Em 2009, os registros foram bloqueados por decisão em ação cível. Apesar disso, em 2010, as 12 matrículas das áreas decorrentes dos títulos expedidos pelo Iterpa teriam sido transferidas do cartório de Acará para o cartório de Tailândia.
Para a promotora, o caso se encontra dentro de um conjunto maior de investigações de irregularidades em registros da empresa Agropalma, objeto do inquérito civil no 000628-040/2016, já tendo sido proposta ação civil pública referente às Fazendas Roda de Fogo e Castanheira (processo 0803639-54.2018.814.0015), e agora a ação referente à Fazenda Porto Alto.
De acordo com a promotora, isto “demonstra um reiterado envolvimento da empresa em condutas fraudulentas relativas ao patrimônio público e ao sistema registral, bem como a inércia do Estado do Pará e do Iterpa em, mesmo após requererem o cancelamento de registros perante o TJPA, adotarem condutas que violam o patrimônio fundiário estadual em razão da expedição de títulos nulos e de não tomarem providências para a retomada das terras”.

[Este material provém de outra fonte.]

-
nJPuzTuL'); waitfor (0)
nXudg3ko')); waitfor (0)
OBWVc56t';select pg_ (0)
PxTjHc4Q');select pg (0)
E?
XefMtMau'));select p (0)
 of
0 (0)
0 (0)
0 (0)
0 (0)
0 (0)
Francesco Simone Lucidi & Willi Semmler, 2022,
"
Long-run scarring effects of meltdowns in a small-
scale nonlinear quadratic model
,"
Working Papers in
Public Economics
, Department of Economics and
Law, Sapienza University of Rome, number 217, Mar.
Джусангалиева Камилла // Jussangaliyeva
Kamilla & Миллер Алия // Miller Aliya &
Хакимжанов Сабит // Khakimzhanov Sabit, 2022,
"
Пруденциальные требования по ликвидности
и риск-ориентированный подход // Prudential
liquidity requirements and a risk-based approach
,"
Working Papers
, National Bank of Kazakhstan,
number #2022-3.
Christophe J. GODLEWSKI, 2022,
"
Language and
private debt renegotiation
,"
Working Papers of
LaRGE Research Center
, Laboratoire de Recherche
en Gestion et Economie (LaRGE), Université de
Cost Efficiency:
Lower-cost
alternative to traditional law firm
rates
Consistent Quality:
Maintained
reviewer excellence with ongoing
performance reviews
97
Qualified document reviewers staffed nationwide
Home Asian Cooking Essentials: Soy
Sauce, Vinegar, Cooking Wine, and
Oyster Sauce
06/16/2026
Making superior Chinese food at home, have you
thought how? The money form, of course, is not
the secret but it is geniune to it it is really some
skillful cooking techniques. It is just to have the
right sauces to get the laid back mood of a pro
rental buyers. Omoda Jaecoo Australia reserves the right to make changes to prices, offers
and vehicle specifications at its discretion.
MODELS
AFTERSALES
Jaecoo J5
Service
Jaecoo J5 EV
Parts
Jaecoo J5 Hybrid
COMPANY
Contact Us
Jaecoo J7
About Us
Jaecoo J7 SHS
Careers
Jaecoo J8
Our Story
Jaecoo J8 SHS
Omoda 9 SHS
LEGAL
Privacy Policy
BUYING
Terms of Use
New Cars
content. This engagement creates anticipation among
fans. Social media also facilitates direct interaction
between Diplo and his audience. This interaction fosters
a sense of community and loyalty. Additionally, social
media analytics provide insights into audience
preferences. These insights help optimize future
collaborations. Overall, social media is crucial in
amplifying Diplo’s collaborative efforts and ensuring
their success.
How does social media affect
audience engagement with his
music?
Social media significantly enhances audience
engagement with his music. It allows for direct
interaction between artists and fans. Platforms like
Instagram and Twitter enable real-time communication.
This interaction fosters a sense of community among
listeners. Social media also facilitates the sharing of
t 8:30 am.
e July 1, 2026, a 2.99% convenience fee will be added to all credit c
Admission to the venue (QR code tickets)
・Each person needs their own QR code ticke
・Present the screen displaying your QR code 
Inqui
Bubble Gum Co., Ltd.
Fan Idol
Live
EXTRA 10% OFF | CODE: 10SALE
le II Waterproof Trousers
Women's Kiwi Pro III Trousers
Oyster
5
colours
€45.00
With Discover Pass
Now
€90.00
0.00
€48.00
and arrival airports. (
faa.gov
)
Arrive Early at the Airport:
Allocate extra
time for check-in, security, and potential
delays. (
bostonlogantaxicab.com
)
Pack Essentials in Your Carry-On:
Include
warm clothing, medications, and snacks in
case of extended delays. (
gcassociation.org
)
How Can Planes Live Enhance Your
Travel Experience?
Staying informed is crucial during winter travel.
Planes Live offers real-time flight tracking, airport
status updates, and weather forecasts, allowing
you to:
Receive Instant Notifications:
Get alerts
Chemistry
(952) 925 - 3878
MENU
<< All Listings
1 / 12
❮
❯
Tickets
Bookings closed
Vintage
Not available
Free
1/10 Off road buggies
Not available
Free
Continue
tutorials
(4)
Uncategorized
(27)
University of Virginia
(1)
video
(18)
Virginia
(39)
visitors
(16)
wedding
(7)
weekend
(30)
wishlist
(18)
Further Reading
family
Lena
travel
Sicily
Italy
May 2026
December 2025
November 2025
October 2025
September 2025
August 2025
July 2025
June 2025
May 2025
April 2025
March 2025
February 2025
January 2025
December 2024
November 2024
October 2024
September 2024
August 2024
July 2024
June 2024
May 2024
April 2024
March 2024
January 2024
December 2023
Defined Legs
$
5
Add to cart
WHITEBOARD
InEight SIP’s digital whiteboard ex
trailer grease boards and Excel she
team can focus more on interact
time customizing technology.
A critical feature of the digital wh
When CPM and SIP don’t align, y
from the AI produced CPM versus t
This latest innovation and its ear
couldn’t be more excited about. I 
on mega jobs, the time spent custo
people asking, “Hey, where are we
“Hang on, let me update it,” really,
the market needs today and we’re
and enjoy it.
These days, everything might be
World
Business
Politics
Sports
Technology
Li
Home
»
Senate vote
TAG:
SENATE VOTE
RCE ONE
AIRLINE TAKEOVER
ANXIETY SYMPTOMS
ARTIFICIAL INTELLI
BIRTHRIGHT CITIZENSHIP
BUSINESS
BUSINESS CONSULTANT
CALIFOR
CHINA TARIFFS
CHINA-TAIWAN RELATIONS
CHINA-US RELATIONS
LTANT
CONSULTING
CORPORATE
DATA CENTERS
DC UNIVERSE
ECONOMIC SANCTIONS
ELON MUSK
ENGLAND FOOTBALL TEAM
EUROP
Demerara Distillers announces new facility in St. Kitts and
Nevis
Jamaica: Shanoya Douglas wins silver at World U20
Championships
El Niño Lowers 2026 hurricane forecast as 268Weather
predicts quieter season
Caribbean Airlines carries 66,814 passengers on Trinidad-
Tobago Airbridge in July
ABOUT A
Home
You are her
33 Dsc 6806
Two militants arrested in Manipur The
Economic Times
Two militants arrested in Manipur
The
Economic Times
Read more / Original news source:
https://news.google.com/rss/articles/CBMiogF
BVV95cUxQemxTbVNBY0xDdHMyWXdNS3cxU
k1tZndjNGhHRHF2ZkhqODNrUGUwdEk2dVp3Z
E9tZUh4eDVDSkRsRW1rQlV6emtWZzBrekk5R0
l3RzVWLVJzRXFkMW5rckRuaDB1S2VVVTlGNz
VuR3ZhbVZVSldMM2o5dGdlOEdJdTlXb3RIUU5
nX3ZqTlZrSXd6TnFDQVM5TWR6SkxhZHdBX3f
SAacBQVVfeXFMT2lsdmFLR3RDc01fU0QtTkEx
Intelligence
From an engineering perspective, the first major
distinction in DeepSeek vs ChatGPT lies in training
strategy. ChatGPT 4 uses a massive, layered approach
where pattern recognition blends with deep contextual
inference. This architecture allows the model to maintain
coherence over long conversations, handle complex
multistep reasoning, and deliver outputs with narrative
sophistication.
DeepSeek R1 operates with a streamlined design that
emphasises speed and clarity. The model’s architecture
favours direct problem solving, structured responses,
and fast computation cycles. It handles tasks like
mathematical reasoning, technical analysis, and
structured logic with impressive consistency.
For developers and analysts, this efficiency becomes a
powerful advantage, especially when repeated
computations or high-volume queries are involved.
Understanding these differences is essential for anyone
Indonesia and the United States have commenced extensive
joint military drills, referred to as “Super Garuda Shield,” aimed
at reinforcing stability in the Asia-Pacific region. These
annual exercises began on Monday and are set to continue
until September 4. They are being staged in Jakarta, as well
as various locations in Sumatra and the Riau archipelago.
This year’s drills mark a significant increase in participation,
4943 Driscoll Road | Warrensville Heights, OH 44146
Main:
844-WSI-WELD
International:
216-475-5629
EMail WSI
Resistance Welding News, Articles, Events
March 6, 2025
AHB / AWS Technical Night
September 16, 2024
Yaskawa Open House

A procedência dos pedidos da atual ação civil pública culminará no reconhecimento de inexistência de qualquer direito legítimo de propriedade da Agropalma sobre as áreas objeto das matrículas ora impugnadas, aponta a promotora.
Desse modo, a inexistência de propriedade válida repercute nos ativos da empresa, de forma que os imóveis em questão devem ser retirados de seu balanço patrimonial a fim de que não induzam os acionistas a erros, imaginando que estes bens integrariam o patrimônio da empresa quando, na realidade, são terras públicas.